Hi, I am using rancher cluster provisioning to cre...
# rke2
b
Hi, I am using rancher cluster provisioning to create and update my downstream cluster via rancher. After a change to the machine cloudconfig (vmware), especially the cloud-init part, the created VMs don't install rke2. On the Rancher UI It shows "Waiting for probes: calico, kubelet" for the new node, but somehow the node doesn't finish setting up rke2. The rancher systemd agent is running on the node, and shows no obvious error. Can you hint me where I can look on the node to find what's not working during setup? I'm using Rancher 2.9.3 and my VMs are ubuntu 24.04 templates on vmWare.
I found following error in rke2-agent journal
level=error msg="failed to get CA certs: Get \"<https://127.0.0.1:6444/cacerts>\": EOF"
I had the same error on another node and after I rebooted the node, the rke2 installation succeeded.

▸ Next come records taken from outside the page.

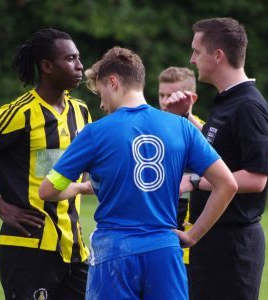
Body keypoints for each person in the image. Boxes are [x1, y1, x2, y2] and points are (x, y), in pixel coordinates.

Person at [39, 46, 238, 300]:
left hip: (115, 253)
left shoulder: (94, 132)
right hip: (165, 251)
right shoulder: (182, 127)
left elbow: (47, 189)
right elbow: (228, 184)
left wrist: (79, 187)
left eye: (101, 93)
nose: (101, 103)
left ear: (113, 82)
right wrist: (192, 235)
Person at [0, 28, 92, 299]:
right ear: (47, 67)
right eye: (70, 59)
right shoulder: (20, 113)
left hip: (74, 248)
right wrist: (1, 206)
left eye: (78, 58)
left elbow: (87, 166)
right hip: (28, 247)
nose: (80, 66)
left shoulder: (81, 111)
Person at [176, 17, 268, 300]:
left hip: (233, 246)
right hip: (211, 239)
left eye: (196, 51)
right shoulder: (227, 101)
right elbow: (217, 147)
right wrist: (187, 118)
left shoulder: (248, 106)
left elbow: (256, 178)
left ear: (218, 56)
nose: (192, 60)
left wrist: (194, 181)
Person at [158, 66, 204, 272]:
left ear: (191, 98)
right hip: (154, 237)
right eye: (162, 95)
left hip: (190, 241)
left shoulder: (203, 132)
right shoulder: (149, 132)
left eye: (172, 95)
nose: (166, 101)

But I want to understand what changed by rebooting. It shouldn't be a connection problem, since it was working before the update.

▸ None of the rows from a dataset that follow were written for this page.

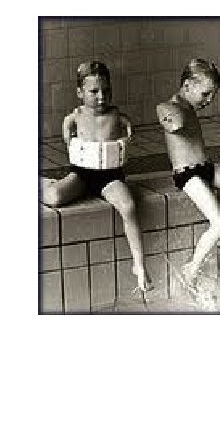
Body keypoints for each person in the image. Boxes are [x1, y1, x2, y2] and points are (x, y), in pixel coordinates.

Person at [41, 61, 152, 293]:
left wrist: (127, 130)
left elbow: (127, 131)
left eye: (106, 91)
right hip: (82, 174)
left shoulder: (117, 116)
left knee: (129, 206)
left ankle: (139, 266)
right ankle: (42, 182)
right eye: (94, 91)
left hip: (110, 177)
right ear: (79, 92)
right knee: (53, 197)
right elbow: (69, 140)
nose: (102, 97)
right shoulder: (74, 118)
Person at [157, 58, 220, 299]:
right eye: (205, 94)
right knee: (217, 222)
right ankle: (191, 269)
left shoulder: (188, 106)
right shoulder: (169, 107)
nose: (209, 100)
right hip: (187, 174)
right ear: (187, 86)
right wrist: (172, 115)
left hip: (206, 168)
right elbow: (173, 121)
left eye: (212, 95)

For anyone interested: My change to the cloud-init was setting sysctl parameters via a conf.d file and reloading sysctl with
sysctl --system
in the runCmd stage of cloud-init. Somehow this screwed up the rke2 setup/systemd-service. When reloading the sysctl change with
sysctl -p <filepath>
in runCmd it now works again, and the rke2 setup completes successfully.